Regular Expressions Useful Regex Showcase Match an email address


Example

Matching an email address within a string is a hard task, because the specification defining it, the RFC2822, is complex making it hard to implement as a regex. For more details why it is not a good idea to match an email with a regex, please refer to the antipattern example when not to use a regex: for matching emails. The best advice to note from that page is to use a peer reviewed and widely library in your favorite language to implement this.

Validate an email address format

When you need to rapidly validate an entry to make sure it looks like an email, the best option is to keep it simple:

^\S{1,}@\S{2,}\.\S{2,}$

That regex will check that the mail address is a non-space separated sequence of characters of length greater than one, followed by an @, followed by two sequences of non-spaces characters of length two or more separated by a .. It's not perfect, and might validate invalid addresses (according to the format), but most importantly, it's not invalidating valid addresses.

Check the address exists

The only reliable way to check that an email is valid is to check for its existence.

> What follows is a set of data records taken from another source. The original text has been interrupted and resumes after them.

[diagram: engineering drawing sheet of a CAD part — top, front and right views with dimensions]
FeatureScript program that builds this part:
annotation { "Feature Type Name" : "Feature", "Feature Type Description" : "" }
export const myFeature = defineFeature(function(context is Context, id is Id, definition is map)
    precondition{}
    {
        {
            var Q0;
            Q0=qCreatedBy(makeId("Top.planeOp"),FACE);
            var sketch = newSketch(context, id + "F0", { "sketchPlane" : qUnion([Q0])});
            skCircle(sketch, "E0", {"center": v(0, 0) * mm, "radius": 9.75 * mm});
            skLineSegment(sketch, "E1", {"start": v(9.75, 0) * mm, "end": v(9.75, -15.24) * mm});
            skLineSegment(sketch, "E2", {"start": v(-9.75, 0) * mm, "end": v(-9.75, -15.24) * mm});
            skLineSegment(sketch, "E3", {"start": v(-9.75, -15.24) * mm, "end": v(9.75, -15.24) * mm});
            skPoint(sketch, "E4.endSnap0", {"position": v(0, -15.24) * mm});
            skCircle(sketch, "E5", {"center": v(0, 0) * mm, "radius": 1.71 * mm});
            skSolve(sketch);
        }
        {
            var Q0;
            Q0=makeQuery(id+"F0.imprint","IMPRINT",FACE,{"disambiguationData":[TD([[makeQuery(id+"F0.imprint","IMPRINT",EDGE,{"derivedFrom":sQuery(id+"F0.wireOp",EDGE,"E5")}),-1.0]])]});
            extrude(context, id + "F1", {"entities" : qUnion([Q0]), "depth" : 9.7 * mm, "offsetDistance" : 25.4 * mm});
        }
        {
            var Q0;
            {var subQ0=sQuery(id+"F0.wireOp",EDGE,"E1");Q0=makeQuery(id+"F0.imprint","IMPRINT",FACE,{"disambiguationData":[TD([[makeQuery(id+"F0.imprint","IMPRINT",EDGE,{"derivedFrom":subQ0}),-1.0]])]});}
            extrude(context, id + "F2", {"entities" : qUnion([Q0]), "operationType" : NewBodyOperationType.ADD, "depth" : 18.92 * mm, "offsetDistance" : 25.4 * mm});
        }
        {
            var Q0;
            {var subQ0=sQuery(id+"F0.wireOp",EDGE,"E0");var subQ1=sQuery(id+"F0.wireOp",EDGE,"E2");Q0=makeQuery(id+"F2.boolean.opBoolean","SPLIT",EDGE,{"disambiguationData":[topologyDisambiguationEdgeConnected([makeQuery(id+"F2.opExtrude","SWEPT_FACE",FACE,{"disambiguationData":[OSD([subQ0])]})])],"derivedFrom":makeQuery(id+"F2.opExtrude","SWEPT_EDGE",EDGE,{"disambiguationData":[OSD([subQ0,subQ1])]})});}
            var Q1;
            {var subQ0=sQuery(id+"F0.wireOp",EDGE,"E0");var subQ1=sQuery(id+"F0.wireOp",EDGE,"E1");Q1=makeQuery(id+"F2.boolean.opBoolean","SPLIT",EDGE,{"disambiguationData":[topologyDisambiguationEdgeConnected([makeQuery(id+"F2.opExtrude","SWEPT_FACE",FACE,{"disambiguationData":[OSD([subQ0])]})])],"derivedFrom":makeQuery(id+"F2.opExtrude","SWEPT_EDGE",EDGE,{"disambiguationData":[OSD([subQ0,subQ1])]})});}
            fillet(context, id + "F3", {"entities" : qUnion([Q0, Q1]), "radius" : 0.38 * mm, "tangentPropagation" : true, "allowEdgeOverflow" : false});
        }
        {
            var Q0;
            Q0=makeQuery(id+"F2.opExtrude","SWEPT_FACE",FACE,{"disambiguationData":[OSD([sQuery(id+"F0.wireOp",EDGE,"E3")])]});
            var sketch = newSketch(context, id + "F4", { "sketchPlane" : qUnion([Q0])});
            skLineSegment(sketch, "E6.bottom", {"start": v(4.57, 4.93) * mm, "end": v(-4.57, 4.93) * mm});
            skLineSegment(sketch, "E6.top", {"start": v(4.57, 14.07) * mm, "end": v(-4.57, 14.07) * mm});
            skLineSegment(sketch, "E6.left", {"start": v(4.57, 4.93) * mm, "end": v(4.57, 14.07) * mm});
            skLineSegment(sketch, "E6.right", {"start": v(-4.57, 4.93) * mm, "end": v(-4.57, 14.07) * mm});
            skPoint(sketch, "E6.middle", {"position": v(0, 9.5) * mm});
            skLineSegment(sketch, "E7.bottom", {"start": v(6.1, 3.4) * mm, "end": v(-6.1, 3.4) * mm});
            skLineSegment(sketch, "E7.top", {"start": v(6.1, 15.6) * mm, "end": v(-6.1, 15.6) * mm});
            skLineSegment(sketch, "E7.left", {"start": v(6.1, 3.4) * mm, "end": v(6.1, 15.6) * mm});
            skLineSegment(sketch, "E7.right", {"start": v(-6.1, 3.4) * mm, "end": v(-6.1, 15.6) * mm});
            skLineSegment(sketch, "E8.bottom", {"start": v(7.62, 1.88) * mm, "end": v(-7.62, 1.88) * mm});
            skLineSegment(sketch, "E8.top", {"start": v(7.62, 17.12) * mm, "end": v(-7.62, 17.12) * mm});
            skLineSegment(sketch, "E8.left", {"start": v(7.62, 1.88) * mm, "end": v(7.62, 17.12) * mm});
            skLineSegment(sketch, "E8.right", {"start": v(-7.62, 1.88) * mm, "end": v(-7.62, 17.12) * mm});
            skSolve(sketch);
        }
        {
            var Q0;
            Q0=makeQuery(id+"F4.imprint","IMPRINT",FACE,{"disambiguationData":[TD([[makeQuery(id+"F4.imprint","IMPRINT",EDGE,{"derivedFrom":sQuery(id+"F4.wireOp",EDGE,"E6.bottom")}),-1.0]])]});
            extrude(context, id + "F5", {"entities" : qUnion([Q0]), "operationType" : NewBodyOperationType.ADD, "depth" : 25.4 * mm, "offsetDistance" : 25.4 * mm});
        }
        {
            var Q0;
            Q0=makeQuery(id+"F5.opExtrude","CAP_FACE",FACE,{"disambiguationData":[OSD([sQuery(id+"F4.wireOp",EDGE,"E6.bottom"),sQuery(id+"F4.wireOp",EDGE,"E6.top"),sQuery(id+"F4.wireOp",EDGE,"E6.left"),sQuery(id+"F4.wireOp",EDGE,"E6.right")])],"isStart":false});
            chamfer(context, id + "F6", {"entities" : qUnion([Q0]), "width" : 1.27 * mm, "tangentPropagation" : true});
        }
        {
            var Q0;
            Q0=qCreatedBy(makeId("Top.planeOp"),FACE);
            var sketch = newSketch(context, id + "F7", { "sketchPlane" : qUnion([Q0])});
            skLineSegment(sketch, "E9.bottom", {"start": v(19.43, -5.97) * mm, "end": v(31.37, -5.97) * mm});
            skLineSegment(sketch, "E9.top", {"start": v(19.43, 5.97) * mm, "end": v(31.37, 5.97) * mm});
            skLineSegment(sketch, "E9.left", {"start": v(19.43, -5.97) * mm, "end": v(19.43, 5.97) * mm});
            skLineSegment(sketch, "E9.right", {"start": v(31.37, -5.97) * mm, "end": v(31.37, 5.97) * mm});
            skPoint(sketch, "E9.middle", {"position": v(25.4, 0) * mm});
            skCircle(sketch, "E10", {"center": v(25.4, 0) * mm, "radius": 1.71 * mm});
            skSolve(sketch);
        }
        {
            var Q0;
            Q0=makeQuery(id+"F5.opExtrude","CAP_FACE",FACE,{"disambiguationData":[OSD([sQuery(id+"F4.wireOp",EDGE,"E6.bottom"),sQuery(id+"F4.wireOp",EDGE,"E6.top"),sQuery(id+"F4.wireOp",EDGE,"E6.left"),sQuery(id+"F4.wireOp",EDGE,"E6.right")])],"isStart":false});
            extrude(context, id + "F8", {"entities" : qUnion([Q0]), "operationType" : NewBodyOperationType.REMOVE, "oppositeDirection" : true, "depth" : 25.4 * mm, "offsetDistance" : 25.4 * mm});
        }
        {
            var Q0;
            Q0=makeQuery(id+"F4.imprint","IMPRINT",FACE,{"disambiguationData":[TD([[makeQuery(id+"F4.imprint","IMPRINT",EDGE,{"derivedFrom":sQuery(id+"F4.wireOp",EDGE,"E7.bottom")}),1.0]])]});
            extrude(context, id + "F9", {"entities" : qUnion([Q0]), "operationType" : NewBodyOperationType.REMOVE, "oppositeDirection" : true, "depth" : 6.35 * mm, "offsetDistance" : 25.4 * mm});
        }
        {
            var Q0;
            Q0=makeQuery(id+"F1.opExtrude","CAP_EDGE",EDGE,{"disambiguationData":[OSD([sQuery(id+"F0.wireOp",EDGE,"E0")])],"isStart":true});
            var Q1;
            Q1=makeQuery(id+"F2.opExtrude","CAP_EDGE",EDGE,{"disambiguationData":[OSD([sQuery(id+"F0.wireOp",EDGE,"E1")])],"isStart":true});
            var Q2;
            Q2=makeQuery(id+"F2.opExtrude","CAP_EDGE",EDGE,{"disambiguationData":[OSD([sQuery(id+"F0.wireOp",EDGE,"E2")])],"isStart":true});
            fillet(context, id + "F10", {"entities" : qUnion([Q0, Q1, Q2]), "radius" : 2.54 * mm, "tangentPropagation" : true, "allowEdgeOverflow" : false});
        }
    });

There used to be the VRFY SMTP command that has been designed for that purpose, but sadly, after being abused by spammers it's now not available anymore.

So the only way you're left with to check that the mail is valid and exists is to actually send an e-mail to that address.

Huge Regex alternatives

Though, it's not impossible to validate an address email using a regex. The only issues is that the closer to the specification those regexes will be, the bigger they will be and as a consequency they are impossibly hard to read and maintain. Below, you'll find example of such more accurate regex that are being used in some libraries.

⚠️ The following regex are given for documentation and learning purposes, copy pasting them in your code is a bad idea. Instead, use that library directly, so you can rely on upstream code and peer developers to keep your email parsing code up to date and maintained.

Perl Address matching module

The best examples of such regex are in some languages standard libraries. For example, there's one from the RFC::RFC822::Address module in the Perl library that tries to be as accurate as possible according to the RFC. For your curiosity you can find a version of that regex at this URL, that has been generated from the grammar, and if you're tempted to copy paste it, here's quote from the regex' author:

"I do not maintain the regular expression [linked]. There may be bugs in it that have already been fixed in the Perl module."

.Net Address matching module

Another, shorter variant is the one used by the .Net standard library in the EmailAddressAttribute module:

^((([a-z]|\d|[!#\$%&'\*\+\-\/=\?\^_`{\|}~]|[\u00A0-\uD7FF\uF900-\uFDCF\uFDF0-\uFFEF])+(\.([a-z]|\d|[!#\$%&'\*\+\-\/=\?\^_`{\|}~]|[\u00A0-\uD7FF\uF900-\uFDCF\uFDF0-\uFFEF])+)*)|((\x22)((((\x20|\x09)*(\x0d\x0a))?(\x20|\x09)+)?(([\x01-\x08\x0b\x0c\x0e-\x1f\x7f]|\x21|[\x23-\x5b]|[\x5d-\x7e]|[\u00A0-\uD7FF\uF900-\uFDCF\uFDF0-\uFFEF])|(\\([\x01-\x09\x0b\x0c\x0d-\x7f]|[\u00A0-\uD7FF\uF900-\uFDCF\uFDF0-\uFFEF]))))*(((\x20|\x09)*(\x0d\x0a))?(\x20|\x09)+)?(\x22)))@((([a-z]|\d|[\u00A0-\uD7FF\uF900-\uFDCF\uFDF0-\uFFEF])|(([a-z]|\d|[\u00A0-\uD7FF\uF900-\uFDCF\uFDF0-\uFFEF])([a-z]|\d|-|\.|_|~|[\u00A0-\uD7FF\uF900-\uFDCF\uFDF0-\uFFEF])*([a-z]|\d|[\u00A0-\uD7FF\uF900-\uFDCF\uFDF0-\uFFEF])))\.)+(([a-z]|[\u00A0-\uD7FF\uF900-\uFDCF\uFDF0-\uFFEF])|(([a-z]|[\u00A0-\uD7FF\uF900-\uFDCF\uFDF0-\uFFEF])([a-z]|\d|-|\.|_|~|[\u00A0-\uD7FF\uF900-\uFDCF\uFDF0-\uFFEF])*([a-z]|[\u00A0-\uD7FF\uF900-\uFDCF\uFDF0-\uFFEF])))\.?$

But even if it's shorter it's still too big to be readable and easily maintainable.

Ruby Address matching module

In ruby a composition of regex are being used in the rfc822 module to match an address. This is a neat idea, as in case bugs are found, it will be easier to pinpoint the regex part to change and fix it.

Python Address matching module

As a counter example, the python email parsing module is not using a regex, but instead implements it using a parser.